Task item: Quote the entries below from the line with "none; stroke-linecap: round;" through the line with "2 1 2 8 2 1", both ends included, and only those lines.

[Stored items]
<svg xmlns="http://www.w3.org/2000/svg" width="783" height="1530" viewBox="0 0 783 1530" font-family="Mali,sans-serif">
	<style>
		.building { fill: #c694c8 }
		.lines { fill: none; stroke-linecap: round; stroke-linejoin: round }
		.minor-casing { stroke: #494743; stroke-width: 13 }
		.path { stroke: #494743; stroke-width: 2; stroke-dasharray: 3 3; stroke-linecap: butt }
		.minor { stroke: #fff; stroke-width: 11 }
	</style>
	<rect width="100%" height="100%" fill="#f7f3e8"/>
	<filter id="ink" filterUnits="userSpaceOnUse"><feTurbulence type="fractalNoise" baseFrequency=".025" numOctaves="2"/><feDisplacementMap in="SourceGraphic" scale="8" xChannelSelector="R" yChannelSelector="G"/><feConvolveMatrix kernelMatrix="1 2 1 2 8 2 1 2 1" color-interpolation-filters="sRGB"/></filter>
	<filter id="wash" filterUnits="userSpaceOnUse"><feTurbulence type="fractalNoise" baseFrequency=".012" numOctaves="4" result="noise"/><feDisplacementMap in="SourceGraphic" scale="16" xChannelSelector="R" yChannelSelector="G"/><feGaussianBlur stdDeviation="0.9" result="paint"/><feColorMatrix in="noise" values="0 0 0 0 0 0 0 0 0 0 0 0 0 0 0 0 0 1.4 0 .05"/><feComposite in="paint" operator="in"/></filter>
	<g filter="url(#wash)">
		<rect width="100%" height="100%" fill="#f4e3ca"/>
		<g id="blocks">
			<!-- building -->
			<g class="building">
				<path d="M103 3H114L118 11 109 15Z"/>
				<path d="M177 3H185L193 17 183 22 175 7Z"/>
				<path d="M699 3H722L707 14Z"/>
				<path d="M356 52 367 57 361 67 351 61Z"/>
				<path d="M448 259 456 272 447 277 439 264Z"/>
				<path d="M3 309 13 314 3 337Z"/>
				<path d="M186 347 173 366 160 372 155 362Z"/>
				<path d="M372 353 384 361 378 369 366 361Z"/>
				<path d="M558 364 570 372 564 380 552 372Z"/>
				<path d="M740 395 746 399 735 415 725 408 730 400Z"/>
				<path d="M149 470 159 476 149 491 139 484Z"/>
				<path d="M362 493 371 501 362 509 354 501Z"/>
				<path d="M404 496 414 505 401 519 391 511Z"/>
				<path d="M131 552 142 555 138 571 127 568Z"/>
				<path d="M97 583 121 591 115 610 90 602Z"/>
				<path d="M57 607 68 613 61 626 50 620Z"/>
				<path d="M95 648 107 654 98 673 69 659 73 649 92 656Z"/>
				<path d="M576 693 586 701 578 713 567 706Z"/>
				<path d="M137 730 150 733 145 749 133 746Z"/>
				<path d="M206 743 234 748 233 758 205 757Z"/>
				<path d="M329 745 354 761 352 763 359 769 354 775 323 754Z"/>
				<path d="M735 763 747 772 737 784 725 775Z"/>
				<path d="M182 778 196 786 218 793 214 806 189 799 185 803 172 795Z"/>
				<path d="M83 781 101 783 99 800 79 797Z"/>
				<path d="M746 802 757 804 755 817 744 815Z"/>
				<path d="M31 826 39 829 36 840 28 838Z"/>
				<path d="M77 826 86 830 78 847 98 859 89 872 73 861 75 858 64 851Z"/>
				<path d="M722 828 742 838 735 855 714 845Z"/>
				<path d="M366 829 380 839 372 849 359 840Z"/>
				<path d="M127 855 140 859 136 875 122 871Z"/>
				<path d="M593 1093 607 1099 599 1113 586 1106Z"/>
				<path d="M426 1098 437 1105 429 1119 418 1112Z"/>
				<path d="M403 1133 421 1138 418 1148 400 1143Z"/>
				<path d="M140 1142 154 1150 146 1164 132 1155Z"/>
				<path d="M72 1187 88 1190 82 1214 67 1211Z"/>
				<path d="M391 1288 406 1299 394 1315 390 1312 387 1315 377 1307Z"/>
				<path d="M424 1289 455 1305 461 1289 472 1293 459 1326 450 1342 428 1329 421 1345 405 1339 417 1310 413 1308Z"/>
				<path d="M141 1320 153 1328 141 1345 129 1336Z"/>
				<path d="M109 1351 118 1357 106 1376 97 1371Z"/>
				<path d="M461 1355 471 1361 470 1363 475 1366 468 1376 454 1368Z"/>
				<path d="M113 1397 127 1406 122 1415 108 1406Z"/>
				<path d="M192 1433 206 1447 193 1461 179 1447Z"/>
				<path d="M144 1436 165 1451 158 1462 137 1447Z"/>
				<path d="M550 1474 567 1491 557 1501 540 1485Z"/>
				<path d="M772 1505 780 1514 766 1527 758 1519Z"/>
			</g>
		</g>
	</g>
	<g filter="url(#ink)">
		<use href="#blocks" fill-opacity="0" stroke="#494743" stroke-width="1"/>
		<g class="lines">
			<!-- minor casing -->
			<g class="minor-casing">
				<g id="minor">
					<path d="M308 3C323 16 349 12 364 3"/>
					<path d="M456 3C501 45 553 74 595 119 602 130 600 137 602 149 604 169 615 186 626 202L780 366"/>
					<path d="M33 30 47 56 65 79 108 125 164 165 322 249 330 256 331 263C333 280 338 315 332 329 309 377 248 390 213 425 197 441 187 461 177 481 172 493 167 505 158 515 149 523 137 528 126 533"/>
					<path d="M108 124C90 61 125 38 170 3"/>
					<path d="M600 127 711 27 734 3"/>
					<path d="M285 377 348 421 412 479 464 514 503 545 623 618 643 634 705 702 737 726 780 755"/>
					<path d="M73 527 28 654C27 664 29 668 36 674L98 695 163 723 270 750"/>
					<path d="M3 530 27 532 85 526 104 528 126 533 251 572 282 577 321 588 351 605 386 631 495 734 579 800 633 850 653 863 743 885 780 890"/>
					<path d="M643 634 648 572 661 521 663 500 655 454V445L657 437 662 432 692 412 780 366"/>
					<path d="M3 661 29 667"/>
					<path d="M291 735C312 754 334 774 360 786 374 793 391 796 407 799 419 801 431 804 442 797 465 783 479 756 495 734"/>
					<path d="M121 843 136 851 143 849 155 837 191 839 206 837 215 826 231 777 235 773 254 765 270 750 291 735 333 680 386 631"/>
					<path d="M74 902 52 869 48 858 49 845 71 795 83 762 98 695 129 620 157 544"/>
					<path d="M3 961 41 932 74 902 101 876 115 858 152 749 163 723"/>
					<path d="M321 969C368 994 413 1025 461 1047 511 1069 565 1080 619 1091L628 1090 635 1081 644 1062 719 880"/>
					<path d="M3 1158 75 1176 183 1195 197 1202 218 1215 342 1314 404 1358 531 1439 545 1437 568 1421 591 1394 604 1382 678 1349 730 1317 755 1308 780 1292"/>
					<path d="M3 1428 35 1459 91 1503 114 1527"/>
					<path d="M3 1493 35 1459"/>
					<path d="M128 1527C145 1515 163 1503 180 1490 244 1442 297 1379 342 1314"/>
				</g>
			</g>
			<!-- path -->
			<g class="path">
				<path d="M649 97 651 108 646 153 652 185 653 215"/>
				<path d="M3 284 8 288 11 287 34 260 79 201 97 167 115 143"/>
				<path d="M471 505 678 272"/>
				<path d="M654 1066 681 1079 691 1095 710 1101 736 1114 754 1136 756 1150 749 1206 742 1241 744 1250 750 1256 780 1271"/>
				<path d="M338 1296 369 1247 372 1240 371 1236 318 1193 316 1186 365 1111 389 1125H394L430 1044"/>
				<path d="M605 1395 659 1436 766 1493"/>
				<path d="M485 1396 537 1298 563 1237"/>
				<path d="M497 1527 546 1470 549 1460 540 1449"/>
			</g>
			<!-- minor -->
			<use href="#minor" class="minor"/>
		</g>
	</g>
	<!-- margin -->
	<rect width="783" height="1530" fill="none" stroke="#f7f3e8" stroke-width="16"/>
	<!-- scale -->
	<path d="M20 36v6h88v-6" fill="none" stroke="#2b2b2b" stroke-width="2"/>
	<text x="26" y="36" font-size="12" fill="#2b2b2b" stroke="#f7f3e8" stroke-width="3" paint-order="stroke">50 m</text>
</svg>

Output of the exercise:
		.lines { fill: none; stroke-linecap: round; stroke-linejoin: round }
		.minor-casing { stroke: #494743; stroke-width: 13 }
		.path { stroke: #494743; stroke-width: 2; stroke-dasharray: 3 3; stroke-linecap: butt }
		.minor { stroke: #fff; stroke-width: 11 }
	</style>
	<rect width="100%" height="100%" fill="#f7f3e8"/>
	<filter id="ink" filterUnits="userSpaceOnUse"><feTurbulence type="fractalNoise" baseFrequency=".025" numOctaves="2"/><feDisplacementMap in="SourceGraphic" scale="8" xChannelSelector="R" yChannelSelector="G"/><feConvolveMatrix kernelMatrix="1 2 1 2 8 2 1 2 1" color-interpolation-filters="sRGB"/></filter>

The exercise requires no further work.